Occasionally it is useful to look back at how far we’ve come – or haven’t come. When A. J. Baird placed the first call for poetry by writers with disabilities in an issue of Kaleidoscope in 1983, his intent was to replace the pity-filled and patronizing poetry that turned people with disabilities into poster children with “Tough-mind poetry grounded in physical fact.” Now in 2010, when poets like Sheila Black or Laurie Clements Lambeth write nuanced poetry that is not only artful but explodes the older patronizing images of disability, it is easy to forget that their work rests on some intermediary writers whose poetry may not have been quite as sophisticated but which was never the less barrier-breaking. One of the most impressive of these was Dara McLaughlin, whose book A Map of This World, now almost out of print, should probably be required reading for any poet who thinks she has something new to say about disability.
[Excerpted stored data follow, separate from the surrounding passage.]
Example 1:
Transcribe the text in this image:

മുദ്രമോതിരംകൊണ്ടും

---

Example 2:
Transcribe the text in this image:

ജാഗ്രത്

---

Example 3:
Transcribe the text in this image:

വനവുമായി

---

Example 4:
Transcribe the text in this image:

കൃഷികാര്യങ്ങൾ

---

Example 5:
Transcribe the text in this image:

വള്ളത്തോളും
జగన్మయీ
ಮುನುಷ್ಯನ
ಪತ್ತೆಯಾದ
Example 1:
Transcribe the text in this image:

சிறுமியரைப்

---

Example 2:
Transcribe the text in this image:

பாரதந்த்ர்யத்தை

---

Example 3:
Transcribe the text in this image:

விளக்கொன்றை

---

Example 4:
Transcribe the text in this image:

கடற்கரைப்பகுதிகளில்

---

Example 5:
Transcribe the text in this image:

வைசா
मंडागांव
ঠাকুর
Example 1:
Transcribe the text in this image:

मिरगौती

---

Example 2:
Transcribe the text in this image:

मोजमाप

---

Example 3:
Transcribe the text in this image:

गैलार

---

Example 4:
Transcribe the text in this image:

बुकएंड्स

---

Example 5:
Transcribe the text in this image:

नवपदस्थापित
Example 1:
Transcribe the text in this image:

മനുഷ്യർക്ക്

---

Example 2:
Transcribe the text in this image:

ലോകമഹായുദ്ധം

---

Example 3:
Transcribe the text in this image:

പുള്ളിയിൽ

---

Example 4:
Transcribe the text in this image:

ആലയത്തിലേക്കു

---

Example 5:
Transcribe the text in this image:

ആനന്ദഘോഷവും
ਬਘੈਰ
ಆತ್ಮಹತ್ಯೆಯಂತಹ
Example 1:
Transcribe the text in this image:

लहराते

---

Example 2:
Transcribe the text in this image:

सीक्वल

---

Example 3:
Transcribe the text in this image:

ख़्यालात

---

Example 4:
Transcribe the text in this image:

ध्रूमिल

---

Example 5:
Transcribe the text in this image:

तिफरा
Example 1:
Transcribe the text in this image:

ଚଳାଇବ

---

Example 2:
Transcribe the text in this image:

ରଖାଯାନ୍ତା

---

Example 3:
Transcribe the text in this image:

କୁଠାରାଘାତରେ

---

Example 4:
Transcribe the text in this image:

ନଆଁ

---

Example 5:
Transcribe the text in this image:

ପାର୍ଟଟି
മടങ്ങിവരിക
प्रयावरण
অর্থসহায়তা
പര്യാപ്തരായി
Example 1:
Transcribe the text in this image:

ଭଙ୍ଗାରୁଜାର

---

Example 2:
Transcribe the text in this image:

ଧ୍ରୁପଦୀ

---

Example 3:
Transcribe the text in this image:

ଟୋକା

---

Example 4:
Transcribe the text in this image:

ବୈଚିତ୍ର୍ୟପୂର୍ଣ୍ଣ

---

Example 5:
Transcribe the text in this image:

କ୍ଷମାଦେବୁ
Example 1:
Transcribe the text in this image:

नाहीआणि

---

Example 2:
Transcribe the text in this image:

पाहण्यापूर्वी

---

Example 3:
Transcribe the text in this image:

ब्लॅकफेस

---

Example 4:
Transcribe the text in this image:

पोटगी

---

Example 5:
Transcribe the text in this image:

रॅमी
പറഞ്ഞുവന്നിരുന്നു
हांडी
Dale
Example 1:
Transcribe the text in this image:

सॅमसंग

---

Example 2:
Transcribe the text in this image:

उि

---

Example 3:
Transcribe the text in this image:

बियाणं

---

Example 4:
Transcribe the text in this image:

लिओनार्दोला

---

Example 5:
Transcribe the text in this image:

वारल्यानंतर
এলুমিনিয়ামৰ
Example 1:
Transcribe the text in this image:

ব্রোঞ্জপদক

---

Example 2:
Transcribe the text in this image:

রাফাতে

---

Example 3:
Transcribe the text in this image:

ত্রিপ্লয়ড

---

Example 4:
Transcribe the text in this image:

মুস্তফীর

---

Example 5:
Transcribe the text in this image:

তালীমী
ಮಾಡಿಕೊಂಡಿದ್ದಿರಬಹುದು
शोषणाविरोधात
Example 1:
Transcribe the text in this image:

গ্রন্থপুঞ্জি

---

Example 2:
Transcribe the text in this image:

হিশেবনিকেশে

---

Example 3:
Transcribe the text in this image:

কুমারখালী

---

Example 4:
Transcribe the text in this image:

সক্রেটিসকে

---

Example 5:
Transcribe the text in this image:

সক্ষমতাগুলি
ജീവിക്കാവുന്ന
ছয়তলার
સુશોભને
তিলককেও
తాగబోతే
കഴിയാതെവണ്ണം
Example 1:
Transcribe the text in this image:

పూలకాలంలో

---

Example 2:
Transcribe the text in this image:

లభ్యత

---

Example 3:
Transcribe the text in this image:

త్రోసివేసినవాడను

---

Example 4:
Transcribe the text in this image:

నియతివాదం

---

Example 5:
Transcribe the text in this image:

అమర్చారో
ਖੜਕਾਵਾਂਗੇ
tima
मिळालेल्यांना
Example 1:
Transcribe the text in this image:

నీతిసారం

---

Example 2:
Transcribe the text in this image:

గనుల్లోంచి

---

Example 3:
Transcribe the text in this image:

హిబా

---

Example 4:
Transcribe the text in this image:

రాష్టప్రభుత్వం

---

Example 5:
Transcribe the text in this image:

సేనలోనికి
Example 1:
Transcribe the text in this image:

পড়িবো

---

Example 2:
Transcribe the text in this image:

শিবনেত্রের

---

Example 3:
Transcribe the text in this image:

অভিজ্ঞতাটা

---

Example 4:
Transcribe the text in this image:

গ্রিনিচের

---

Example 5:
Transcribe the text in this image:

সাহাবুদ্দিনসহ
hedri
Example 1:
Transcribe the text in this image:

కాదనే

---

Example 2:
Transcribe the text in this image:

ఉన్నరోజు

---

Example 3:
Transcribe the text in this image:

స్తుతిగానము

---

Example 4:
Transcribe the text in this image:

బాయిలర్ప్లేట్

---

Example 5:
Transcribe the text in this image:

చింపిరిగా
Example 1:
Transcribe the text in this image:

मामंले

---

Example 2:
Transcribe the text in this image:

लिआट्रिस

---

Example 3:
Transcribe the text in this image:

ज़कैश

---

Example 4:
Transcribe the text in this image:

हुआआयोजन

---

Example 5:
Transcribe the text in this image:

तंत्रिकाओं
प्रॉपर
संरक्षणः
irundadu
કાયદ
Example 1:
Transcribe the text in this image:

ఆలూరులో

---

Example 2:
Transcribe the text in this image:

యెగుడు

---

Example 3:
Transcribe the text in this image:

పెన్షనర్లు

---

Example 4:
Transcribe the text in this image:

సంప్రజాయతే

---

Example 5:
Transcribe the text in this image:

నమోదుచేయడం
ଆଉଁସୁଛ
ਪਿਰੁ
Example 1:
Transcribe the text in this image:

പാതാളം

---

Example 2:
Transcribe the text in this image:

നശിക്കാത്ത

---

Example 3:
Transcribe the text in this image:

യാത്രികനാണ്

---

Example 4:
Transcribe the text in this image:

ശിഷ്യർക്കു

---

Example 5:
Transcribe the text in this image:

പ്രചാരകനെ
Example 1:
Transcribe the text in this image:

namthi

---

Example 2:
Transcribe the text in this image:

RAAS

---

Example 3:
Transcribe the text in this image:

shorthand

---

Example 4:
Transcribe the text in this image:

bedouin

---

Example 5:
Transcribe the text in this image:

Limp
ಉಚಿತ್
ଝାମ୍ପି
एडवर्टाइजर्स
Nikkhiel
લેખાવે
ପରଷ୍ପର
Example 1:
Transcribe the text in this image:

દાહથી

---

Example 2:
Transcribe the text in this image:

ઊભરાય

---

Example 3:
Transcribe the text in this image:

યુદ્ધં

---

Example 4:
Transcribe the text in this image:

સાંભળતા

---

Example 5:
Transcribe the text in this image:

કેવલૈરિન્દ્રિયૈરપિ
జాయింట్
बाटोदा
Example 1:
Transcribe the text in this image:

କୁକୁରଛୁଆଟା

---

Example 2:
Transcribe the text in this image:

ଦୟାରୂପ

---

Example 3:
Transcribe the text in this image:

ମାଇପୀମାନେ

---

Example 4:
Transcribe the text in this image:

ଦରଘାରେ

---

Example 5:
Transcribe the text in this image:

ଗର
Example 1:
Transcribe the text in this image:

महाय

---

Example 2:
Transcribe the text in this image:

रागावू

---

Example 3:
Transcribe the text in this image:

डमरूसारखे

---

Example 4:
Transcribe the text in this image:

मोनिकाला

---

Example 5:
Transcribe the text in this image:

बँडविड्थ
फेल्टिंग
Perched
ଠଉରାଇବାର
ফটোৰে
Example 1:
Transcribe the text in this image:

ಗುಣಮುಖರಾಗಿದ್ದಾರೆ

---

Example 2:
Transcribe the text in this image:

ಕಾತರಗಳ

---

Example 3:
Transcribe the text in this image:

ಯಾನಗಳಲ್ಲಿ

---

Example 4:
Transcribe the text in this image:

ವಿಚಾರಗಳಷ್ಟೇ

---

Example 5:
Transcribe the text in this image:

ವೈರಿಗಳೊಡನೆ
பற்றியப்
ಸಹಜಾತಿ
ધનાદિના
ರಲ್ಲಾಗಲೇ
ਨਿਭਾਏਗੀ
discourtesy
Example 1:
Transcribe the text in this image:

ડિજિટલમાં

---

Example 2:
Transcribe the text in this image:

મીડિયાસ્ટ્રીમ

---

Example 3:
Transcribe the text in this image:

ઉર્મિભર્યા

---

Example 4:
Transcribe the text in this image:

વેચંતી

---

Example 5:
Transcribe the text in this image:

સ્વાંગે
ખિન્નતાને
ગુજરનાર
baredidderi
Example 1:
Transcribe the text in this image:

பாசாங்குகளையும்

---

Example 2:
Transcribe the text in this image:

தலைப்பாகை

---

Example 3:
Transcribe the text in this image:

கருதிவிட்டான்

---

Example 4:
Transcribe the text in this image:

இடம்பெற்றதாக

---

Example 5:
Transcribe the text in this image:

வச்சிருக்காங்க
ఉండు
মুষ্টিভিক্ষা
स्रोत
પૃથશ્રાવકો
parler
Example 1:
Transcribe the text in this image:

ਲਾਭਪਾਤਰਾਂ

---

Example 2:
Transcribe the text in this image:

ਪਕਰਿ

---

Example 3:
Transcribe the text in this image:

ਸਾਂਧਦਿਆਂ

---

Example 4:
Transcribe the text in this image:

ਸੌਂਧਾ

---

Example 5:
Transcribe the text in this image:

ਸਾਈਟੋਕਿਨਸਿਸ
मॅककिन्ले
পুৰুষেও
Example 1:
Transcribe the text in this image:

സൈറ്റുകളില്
Any reader opening McLaughlin’s book does not even have to get as far as the first poem to realize that this writer is out to change some perceptions about disability and that she is not going to be subtle about it. The first heads up comes table of contents announces such titles, "The Exact Color of My Pubic Hair," "Twenty-Two Stupid Things to Say to a Crip," and "Yes, the Paralyzed Girl Can Have Babies." She also makes a point of politicizing the dedication, “Dedication: For Santo, Marla, Daina raised by a wheelchair mom and we did fine.”

McLaughlin works in two directions. The first, as the titles suggest, is in content. She is not offering easy solutions. There is no glossing over the realities of depending upon a wheelchair rather than her legs, but she also avoids platitudinous images.


Some mornings
damn them
some mornings I forget

I unfurl my pillow, turn around
and there it is
the "chair", sitting there, waiting

the necessary demon -
empty until I shake my hear free of demons
slip out of bed to nestle my body into its curve


Though McLaughlin does to some extent sound her barbaric yawp, she also is searching for new possible forms of expression for disability in poetry. This is the second direction in which it works. The book experiments with list poem, haiku sequence, odes, prose poems and forms with no particular names. Not all of these are successful, but that is what experimentation is about.
Her use of the term "Staring Back" in a poem title references Kenny Fries’ anthology of the same name, very popular when McLaughlin was writer. It is a move that disability theorist David Mitchell suggests is necessary for writers in this new field.

A Map of this World was McLaughlin’s only book of poetry, but it is sufficient to warrant her consideration as an important voice in disability poetry during the 1990’s. You will probably have to find a used copy on line somewhere, but if you can do it, the book is well worth the effort.

Thursday, March 18, 2010

Beauty is a Verb

This year’s Associated Writers Programs (AWP) conference held in Denver, Colorado next month will include at least one panel discussion on disability poetry. The title of the panel is, Beauty is a Verb – The New Disability Poetics and is described by itself organizer, poet Sheila Black, as following:

“This panel will discuss how the poetry of disability seeks to tackle and refigure traditional discourses of the disabled around an interrogation of "normalcy" and of the notions of beauty and function that have been so foundational to Western culture and aesthetics. The panel will focus on poetic strategies, including the subversion of historical discourses and the decentering of the subject through which a range of disabled poets have sought to address these issues.”

Black will be joined the panel by four other poets/scholars Barbara Crooker, Jennifer Bartlett, Ann Bogle, and Ellen McGrath Smith . Michael Northen, an editor of Wordgathering will moderate the panel. The panel promises to be exciting with this opinionated and diverse group. It is a chance to hear first hand about many of the issues raised in disability literature by the writers themselves. Sample poetry from each of the panelists can be seen in the current issue of Wordgathering.